◆ HOW TO COMPLETE THIS TASK:
The answer must be an exact reproduction of all the entries.

◆ RECORDS TO USE:

┌──

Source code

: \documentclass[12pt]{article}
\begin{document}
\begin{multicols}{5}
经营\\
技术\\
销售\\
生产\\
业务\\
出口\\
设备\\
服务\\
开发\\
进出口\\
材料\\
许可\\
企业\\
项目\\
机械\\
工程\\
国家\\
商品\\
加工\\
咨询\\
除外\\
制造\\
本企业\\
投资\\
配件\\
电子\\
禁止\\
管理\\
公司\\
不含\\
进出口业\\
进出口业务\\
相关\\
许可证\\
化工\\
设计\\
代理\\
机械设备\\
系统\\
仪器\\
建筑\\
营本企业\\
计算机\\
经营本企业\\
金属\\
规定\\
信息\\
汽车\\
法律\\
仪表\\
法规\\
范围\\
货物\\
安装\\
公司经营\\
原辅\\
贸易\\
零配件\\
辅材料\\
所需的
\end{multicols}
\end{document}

└──

◆ TASK ANSWER:
Source code

: \documentclass[12pt]{article}
\begin{document}
\begin{multicols}{5}
经营\\
技术\\
销售\\
生产\\
业务\\
出口\\
设备\\
服务\\
开发\\
进出口\\
材料\\
许可\\
企业\\
项目\\
机械\\
工程\\
国家\\
商品\\
加工\\
咨询\\
除外\\
制造\\
本企业\\
投资\\
配件\\
电子\\
禁止\\
管理\\
公司\\
不含\\
进出口业\\
进出口业务\\
相关\\
许可证\\
化工\\
设计\\
代理\\
机械设备\\
系统\\
仪器\\
建筑\\
营本企业\\
计算机\\
经营本企业\\
金属\\
规定\\
信息\\
汽车\\
法律\\
仪表\\
法规\\
范围\\
货物\\
安装\\
公司经营\\
原辅\\
贸易\\
零配件\\
辅材料\\
所需的
\end{multicols}
\end{document}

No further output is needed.